[サッカーの惑星]セネガル編(中)有望選手 欧州へ輩出

アカデミー「ジャンバール」の学校で勉強する選手たち=藤基泰寛撮影

◆アカデミー整備 教育に力

イングランドで今季2桁得点を挙げる快足FWサディオ・マネ(26)(リバプール)、イタリアの強豪ナポリを支えるDFカリドゥ・クリバリ(26)。ワールドカップ(W杯)ロシア大会に臨む代表で、主力の多くは欧州を主戦場とする。日本と違うのは、海外志向が強いのはサッカー界だけに限らないということだ。

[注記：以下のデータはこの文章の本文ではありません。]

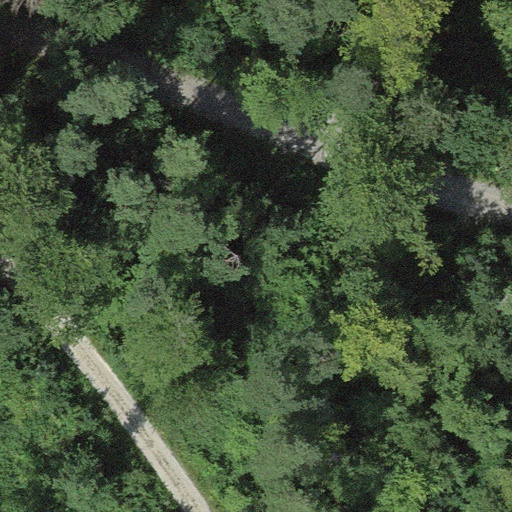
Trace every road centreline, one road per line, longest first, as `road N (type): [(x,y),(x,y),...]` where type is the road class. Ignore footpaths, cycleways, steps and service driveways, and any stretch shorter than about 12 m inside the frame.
road 1 (track): [(0,28),(441,195),(511,203)]
road 2 (track): [(0,268),(61,333),(199,511)]
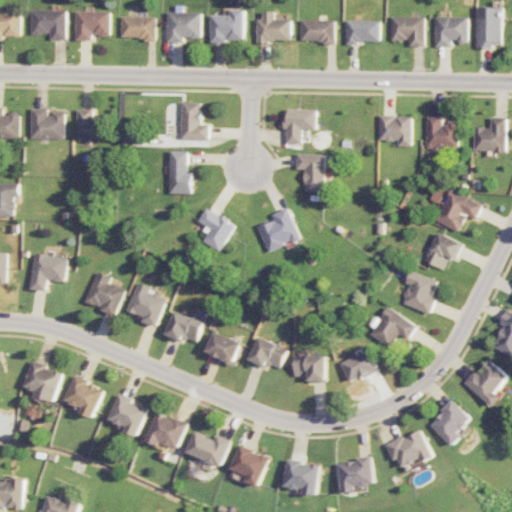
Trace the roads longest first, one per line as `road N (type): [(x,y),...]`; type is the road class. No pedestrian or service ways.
road 1 (residential): [(511,84),(0,75)]
road 2 (residential): [(0,325),(50,329),(273,419),(341,423)]
road 3 (residential): [(511,225),(435,373),(404,400),(341,423)]
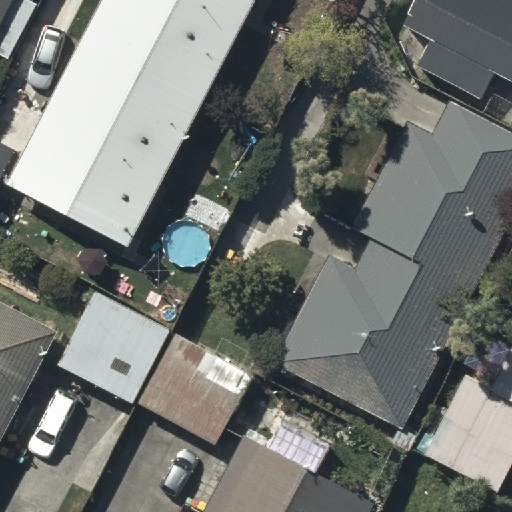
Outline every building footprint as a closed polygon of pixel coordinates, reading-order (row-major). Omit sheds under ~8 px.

ダカールの北東約200キロにある地方都市ルーガ。小さな家屋や商店が並ぶ町中に突如、豪邸が並ぶ一角が現れる。フランスなど国外へ働きに出た移民の家族たちが住み、仕送りが豊かな生活を支えている。

「ここはセネガルで最も移民を出している町だ」と、現地のジャーナリスト、ハリファ・グイエ(36)は言う。「若者の働き口が少なく、唯一の解決手段が欧州へ行くことなんだ」

失業率は10%を超える中、政府も地方開発や企業支援などの対策に努めるが、歯止めがかからない。大統領府技術協力局長のパパ・ビラマ・チャム(56)は「インターネットやテレビの影響で、人々は外国に良いイメージを持っている。昔は地方からダカールに入った人々が、今は直接、国外へ流れてしまう」とため息をつく。

人材の国外流出はサッカー界も同じだが、こちらはむしろ積極的だ。2000年代に整備が進んだ有力クラブのアカデミー(育成組織)が欧州への道筋をつける。

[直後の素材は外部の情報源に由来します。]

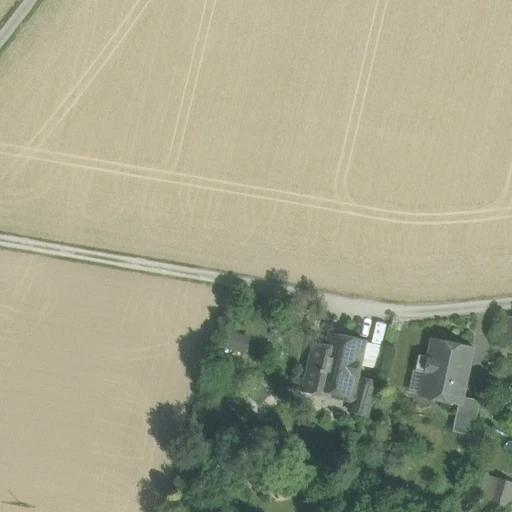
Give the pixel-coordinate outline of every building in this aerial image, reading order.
[(363,342),(330,335),(327,347),(314,345),(304,391),(352,402),(359,379),(356,378),(363,342)] [(472,349),(432,341),(428,358),(418,356),(415,371),(425,373),(420,397),(458,405),(460,405),(462,398),(472,349)] [(375,384),(359,379),(352,402),(349,412),(366,417),(375,384)] [(480,402),(462,398),(460,405),(458,405),(452,432),(472,437),(480,402)] [(485,476),(477,501),(485,504),(487,505),(496,480),(485,476)] [(511,485),(496,480),(487,505),(505,511),(511,490),(511,485)]
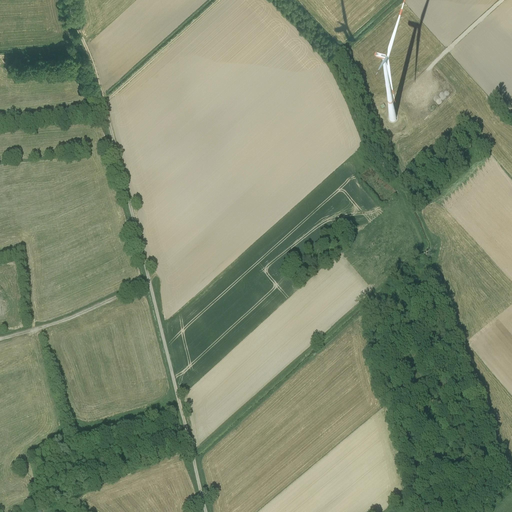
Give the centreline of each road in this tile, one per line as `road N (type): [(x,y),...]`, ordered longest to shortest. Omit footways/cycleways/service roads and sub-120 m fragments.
road 1 (track): [(208,511),(101,100),(217,0)]
road 2 (track): [(148,282),(69,320),(0,340)]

有名なのは、マネを育てた「ジェネラシオンフット」。ダカール近郊にあるクラブはアフリカ全域から選手を集め、提携するフランス1部リーグのメス(日本代表GK川島永嗣が所属)へ有望株を送り込む。「メスが合わない場合は、他の国へ行く」と関係者。中国のクラブからもスカウトが訪れるなど、最近は注目も高まっているという。

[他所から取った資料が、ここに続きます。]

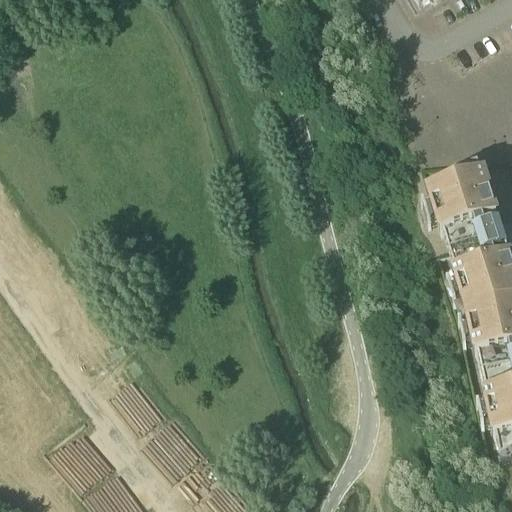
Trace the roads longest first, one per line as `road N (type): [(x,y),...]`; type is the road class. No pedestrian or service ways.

セネガル出身の元フランス代表主将、パトリック・ビエラ(41)らが支援する名門クラブ「ジャンバール」は教育にも力をいれる。約15ヘクタールの敷地内には自前の学校があり、授業は1日6時間。選手には大学へ進んで学位を取ることも勧めるという。事務局長のマフタール・ンボウ(28)は「引退後もきちんと働いて生活できるようになってほしい」と説明する。これまで代表選手25人以上を輩出するとともに、昨年は10人以上が国外のクラブへ巣立っていった。

国内人口約1600万人に対して、国外で暮らすセネガル人は300万人以上いるとされる。その人々が様々な形で祖国を支える。(敬称略)

 

◇在外セネガル人の影響力

在セネガル日本大使館などによると、国外に居住するセネガル人が2017年に本国へ送金した総額は約2000億円に上った。影響力の大きさから16年4月の憲法改正などにより在外セネガル人にも選挙権が認められ、17年7月の国民議会選挙では、移民を意味する「ディアスポラ」枠が新たに15議席設けられた。セネガル政府によると、在外移民に選挙権が認められたのはアフリカで初めて。